Combinatorial state transition testing for embedded systems.
High test coverage achieved quickly!
Combinatorial state transition tests are recommended in many standards for safety-critical systems. However, they are an excellent method for all embedded systems to achieve high test coverage quickly and in a structured way.
Methods for deriving test cases
The best known methods for deriving test cases are equivalence classes and boundary value analysis. Typically, they are used in unit tests in conjunction with code coverage measurements (C0, C1, …) to check the completeness of the tests. However, asynchronous, concurrent components, as used in embedded systems, can only be tested very poorly with synchronous, sequential unit tests. These test methods are also hardly suitable for integration or system tests based on hardware or software in the loop.
Combinatorial state transition tests are less widely used. However, they offer excellent possibilities to test complex, concurrent software with high coverage. One is able to define a path coverage for the state space of the application under test (n-switch). The test cases required for this can be derived or generated manually. By using the method appropriately, even tests for data combinatorics (n-wise) can be performed.
The methodology of combinatorial state transition tests with path coverage
Combinatorial state transition tests as black box tests first define all externally accessible states of the system under test (SUT) in a state transition diagram. Transitions describe all state transitions between system states. Each path from the initial state (initial) to the final state (end) is a possible test path and thus a possible test case. To achieve complete transition and state coverage (0-switch), the paths of all generated test cases together must have passed through each transition at least once.
Higher coverages define the combination of consecutive transitions:
- 0-switch: each transition has been traversed at least 1 time. This coverage contains the complete coverage of the states.
- 1-switch: All combinations of two consecutive transitions.
- n-switch: All combinations of n+1 consecutive transitions.
Due to the high path coverage, the tests can detect many problems. An example of this are sporadically occurring race conditions. These are difficult to detect with most other methods.
The figure shows a simplified state transition test for an ATM. The colored arrows represent different execution paths and thus test cases for the state transition test. To achieve complete transition and state coverage (coverage n-switch=0), 7 test cases are required here. For higher coverage, significantly more test cases must be generated.
Data Combinatorics
Combinatorial state transition tests are also good for testing data combinatorics. In the example, all combinations of two parameters with three values each are tested against each other. This corresponds to the pairwise test. Combinations of more parameters (n-wise) can also be generated easily. The necessary values of the individual parameters can be derived well with equivalence classes and limit analysis.

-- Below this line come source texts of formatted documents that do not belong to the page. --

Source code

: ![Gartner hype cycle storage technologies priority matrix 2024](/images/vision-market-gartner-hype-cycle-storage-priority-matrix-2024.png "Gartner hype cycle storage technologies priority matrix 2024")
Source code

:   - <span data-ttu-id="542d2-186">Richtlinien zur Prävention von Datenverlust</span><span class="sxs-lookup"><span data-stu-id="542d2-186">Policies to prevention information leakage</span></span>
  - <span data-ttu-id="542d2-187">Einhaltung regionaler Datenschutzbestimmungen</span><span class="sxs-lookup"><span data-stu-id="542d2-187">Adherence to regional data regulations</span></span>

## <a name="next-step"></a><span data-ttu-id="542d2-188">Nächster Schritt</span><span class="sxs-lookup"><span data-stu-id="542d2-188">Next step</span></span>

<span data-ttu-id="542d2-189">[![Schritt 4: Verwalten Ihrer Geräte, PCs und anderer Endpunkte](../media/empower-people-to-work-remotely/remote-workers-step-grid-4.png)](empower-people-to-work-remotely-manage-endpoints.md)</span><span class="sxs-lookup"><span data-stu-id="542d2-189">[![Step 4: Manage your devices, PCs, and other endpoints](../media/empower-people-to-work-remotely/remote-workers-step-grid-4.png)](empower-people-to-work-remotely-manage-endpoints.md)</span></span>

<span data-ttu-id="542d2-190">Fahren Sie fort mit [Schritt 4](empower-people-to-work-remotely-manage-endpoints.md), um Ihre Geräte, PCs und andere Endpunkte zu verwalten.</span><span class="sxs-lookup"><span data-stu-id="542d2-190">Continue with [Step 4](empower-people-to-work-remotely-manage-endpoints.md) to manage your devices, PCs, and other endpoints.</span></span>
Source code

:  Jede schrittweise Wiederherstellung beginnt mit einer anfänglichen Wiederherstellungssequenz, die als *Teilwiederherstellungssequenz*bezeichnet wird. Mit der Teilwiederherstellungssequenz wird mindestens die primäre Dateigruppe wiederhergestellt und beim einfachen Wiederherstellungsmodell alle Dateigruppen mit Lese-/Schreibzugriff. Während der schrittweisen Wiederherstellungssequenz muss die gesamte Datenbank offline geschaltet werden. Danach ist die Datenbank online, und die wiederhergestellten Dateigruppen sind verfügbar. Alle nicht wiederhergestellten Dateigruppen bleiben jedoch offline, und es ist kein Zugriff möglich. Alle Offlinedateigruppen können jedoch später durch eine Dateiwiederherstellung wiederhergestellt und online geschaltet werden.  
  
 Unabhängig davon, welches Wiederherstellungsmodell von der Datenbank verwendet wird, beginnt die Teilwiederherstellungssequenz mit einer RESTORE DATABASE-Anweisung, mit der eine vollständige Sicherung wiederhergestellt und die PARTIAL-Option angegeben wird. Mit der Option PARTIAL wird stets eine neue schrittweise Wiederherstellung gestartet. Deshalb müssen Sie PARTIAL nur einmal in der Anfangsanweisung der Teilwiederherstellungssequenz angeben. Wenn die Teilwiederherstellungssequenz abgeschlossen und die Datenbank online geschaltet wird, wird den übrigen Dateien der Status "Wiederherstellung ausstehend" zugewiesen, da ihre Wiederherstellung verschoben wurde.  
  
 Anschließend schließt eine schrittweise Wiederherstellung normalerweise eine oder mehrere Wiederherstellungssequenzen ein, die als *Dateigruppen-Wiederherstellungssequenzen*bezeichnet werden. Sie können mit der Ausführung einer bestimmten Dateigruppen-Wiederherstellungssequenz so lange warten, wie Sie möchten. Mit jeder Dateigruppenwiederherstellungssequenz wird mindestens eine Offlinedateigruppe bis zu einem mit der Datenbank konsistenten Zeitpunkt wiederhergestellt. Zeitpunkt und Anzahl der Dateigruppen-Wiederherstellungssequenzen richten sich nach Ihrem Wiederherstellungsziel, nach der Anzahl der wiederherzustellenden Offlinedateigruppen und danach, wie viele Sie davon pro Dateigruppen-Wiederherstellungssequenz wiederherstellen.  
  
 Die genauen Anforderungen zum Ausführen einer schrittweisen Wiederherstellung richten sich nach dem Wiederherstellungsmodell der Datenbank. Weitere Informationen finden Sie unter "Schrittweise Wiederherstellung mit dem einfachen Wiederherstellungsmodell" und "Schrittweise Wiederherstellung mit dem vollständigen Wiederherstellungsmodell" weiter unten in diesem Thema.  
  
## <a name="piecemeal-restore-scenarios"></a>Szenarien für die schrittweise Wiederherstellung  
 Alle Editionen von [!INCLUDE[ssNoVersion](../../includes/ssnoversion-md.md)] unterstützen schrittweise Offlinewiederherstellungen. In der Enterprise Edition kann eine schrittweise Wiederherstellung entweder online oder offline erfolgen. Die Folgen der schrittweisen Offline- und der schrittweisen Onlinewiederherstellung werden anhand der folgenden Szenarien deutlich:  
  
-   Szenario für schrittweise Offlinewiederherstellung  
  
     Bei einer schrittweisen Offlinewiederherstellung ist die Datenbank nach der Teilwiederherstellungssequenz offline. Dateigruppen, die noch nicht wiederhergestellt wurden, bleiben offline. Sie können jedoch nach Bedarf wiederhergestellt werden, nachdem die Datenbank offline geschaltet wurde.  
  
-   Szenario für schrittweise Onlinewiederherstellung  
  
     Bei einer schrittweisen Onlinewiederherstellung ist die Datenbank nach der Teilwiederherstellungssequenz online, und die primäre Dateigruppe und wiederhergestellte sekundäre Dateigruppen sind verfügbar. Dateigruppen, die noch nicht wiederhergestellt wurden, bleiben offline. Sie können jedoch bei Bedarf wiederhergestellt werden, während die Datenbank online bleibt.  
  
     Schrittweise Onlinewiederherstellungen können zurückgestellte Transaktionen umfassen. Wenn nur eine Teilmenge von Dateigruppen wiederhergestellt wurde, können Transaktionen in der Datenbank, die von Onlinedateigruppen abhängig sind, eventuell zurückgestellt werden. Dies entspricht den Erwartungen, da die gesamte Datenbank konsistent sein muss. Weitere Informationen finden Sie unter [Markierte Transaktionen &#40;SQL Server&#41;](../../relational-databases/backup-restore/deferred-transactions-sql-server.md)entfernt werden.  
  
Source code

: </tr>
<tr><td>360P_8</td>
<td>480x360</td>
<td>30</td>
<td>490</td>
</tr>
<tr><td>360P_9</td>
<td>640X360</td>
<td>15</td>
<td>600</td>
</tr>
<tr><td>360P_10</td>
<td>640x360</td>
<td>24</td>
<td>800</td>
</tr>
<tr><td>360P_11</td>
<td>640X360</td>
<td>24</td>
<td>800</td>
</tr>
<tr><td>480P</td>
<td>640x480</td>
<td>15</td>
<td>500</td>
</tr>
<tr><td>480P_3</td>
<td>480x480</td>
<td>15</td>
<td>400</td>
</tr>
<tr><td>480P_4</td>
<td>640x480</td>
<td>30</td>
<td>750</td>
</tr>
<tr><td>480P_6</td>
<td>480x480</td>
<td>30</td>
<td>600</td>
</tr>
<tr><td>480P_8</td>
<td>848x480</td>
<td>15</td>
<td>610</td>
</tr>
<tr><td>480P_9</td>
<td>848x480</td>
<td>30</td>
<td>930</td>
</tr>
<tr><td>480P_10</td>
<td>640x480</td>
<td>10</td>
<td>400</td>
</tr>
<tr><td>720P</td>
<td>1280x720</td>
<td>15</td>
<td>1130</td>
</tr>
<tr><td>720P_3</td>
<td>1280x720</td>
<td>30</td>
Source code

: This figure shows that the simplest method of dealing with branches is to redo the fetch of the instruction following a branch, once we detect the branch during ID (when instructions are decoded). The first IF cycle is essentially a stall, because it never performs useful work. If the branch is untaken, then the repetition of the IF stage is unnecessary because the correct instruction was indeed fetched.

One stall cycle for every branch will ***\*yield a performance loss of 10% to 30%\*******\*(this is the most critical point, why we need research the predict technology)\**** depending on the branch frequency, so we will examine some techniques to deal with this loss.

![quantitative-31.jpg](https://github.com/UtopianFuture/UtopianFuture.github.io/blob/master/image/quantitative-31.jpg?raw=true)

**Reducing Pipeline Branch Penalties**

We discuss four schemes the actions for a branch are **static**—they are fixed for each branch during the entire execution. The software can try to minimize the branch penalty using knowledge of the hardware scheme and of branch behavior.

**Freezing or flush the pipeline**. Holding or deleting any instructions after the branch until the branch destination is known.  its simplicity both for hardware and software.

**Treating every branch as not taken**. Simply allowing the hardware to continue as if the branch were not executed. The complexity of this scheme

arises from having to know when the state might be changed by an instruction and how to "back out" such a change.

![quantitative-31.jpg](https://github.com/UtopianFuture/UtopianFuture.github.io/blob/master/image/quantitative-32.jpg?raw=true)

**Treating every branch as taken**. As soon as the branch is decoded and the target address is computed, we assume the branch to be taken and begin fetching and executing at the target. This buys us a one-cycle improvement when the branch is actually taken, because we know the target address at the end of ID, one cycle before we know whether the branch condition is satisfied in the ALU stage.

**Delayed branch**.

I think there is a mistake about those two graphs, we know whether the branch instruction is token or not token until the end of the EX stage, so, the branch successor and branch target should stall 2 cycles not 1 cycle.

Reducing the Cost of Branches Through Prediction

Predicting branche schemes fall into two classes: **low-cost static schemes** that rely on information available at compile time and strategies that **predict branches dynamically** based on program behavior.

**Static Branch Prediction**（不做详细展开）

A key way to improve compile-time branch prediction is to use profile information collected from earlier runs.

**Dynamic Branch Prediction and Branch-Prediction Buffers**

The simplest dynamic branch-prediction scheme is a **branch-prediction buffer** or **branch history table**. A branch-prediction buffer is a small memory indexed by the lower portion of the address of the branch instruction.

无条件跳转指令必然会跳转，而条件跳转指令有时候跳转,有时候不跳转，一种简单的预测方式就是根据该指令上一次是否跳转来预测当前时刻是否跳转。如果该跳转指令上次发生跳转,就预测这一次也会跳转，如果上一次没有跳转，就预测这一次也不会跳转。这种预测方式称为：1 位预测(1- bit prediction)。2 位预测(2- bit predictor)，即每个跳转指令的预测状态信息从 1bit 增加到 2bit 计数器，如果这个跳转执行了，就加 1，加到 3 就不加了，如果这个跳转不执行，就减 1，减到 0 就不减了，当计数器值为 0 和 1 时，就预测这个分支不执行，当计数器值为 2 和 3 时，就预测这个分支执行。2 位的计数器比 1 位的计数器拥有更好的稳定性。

Combining and generating data and path coverage.
One can also combine the coverage of data and paths well. Thus, in the example, all flow paths (n-switch) are tested for all combinations of 3 parameters (n-wise).
Since the large number of necessary test cases can hardly be developed manually, the use of suitable tools with test case generators is recommended for larger coverages.
Analysis and documentation
Different views can be used to analyze, understand and document the generated test cases.
- Execution trees provide an overview of all generated test paths and their different sequences.
- Sequence diagrams represent in great detail individual test sequences and their interaction with the System under Test (SUT). A target/actual comparison of the sequences enables quick analysis and isolation of error causes.
Execution tree and sequence diagram for test cases
Conclusion
State transition tests are a structured method for developing tests for concurrent embedded systems.
State transition tests enable the development of combinatorial test cases for high path and data coverages.
Low coverages can be developed manually. For higher coverages, the use of tools is recommended.